# Prompt
Write out the passage of the monitor-mixing discussion from "After making mix" up to and including "a 2004 Civic.)".

I would add knowing very well your speakers/room/headphones, but that is also part of "Experience"

After mixing 10 records with the same setup and room you will have a much better judgement.
 
I had surprising good mixing results with a pair of dt177 and sonarworks headphone correction. Of course you still won't get proper panning on headphones and reverb, but unlike  my previous experiences with headphones,  with sonarworks it is possible to do everything else.
 
My setup uses sonarworks headphone speaker and system wide.  I agree this  system really helps your monitoring .  I use some genelec 1031’s,  Sony 7506 and sennheiser 600’s.  It’s great because the monitor controller has  2 digital inputs .  I use toslink from my Mac to listen to the iTunes library for reference (with system wide) and spdif from my I/0 for pro tools.  The genelec s are  equalized through sonarworks and have a reasonably low end extension  with eq.  Without the eq. They roll off quickly and have a hump at 250.  The bump is attribute to room but a sub for extension is even harder to integrate correctly.  I’m a believer in sonarworks and some acoustic treatment.  You can take with you to a new location.
 
While I've been happy each time with the upgrades I've made to my monitors over the years, it's also clear that my mixes get better  as the monitors get better.  So I encourage people to spend more on monitors than they would otherwise for small/home rigs, like around 40% of the overall budget, seriously. 

It's tempting to believe that a cheaper pair will be fine and I did that too, a couple of times. For the last 5 years I've been using Focal CMS65s that I got used,  which I loved at first. I was able to mix much faster once I got those. More recently I've been able to check some mixes on a friends pair of high end hi fi (not pro studio monitor) speakers, which are way outside my budget ...  and now I kind of hate my Focals. 

After making mix adjustments based on what those (Raidho) speakers told me, I had an experience of putting the resulting mixes in my car stereo and loving them the first time I heard it there, instead of needing to rethink my life as had always been the result before.  Everything in the high end was so clear and balanced it was hard to believe it was done on the same front end gear as my other projects. (The low mids were a little uneven, but hey, it's a 2004 Civic.)

 
ombudsman I don't want to disrespect your opinion, and maybe mine is not even contradicting yours.

But I really think most people get really distracted in buying really expensive speakers while skipping on things I personally think are much more important. Like Room size and room acoustics.

I would say at first to spend 50% to 60% of the subject on a room with a good size and Acoustic treatment.

If you have a good sounding room, and after you get used to your speakers you can have great mixes with even Cheap powered speakers like the Alesis M1.

Yamaha NS-10 were far from an expensive speaker and the frequency response and dynamics were limited, but in good sounding rooms , experienced engineers were able to achieve great sounding mixes using them.

Even if they had main monitors (big wall mounted monitors), to be honest most engineers didn't use them to mix, they were used more as "Client Sound"

# Information provided

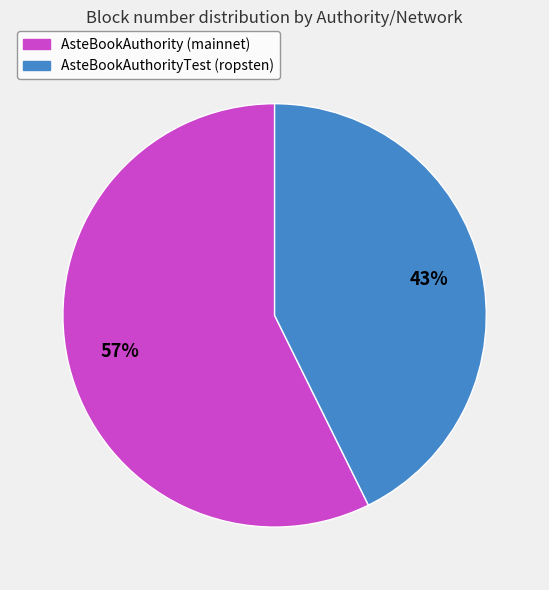

To the nearest percent, what is the combined percentage of AsteBookAuthorityTest (ropsten) and AsteBookAuthority (mainnet)?

100%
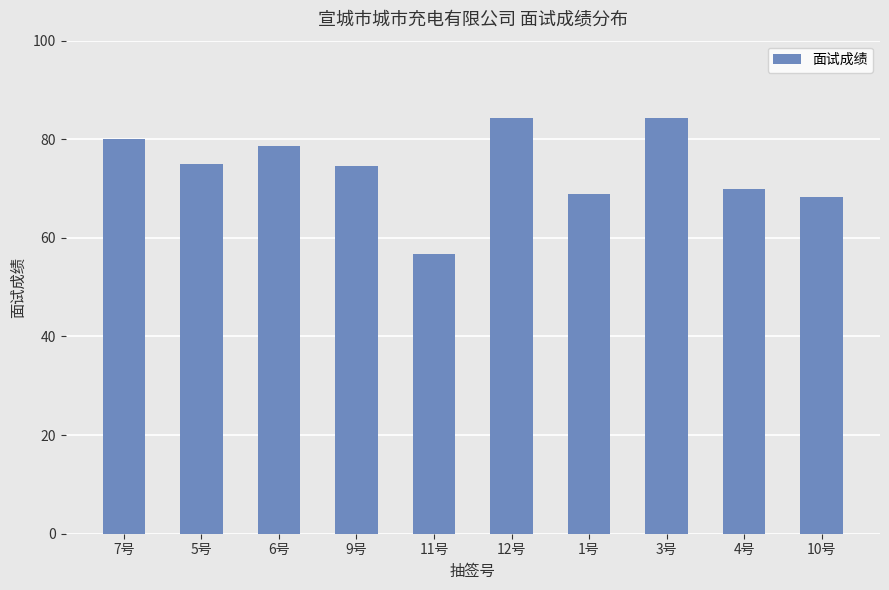

The chart shows a value of 69.0 at 1号. True or false?

True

# Output of the task
After making mix adjustments based on what those (Raidho) speakers told me, I had an experience of putting the resulting mixes in my car stereo and loving them the first time I heard it there, instead of needing to rethink my life as had always been the result before.  Everything in the high end was so clear and balanced it was hard to believe it was done on the same front end gear as my other projects. (The low mids were a little uneven, but hey, it's a 2004 Civic.)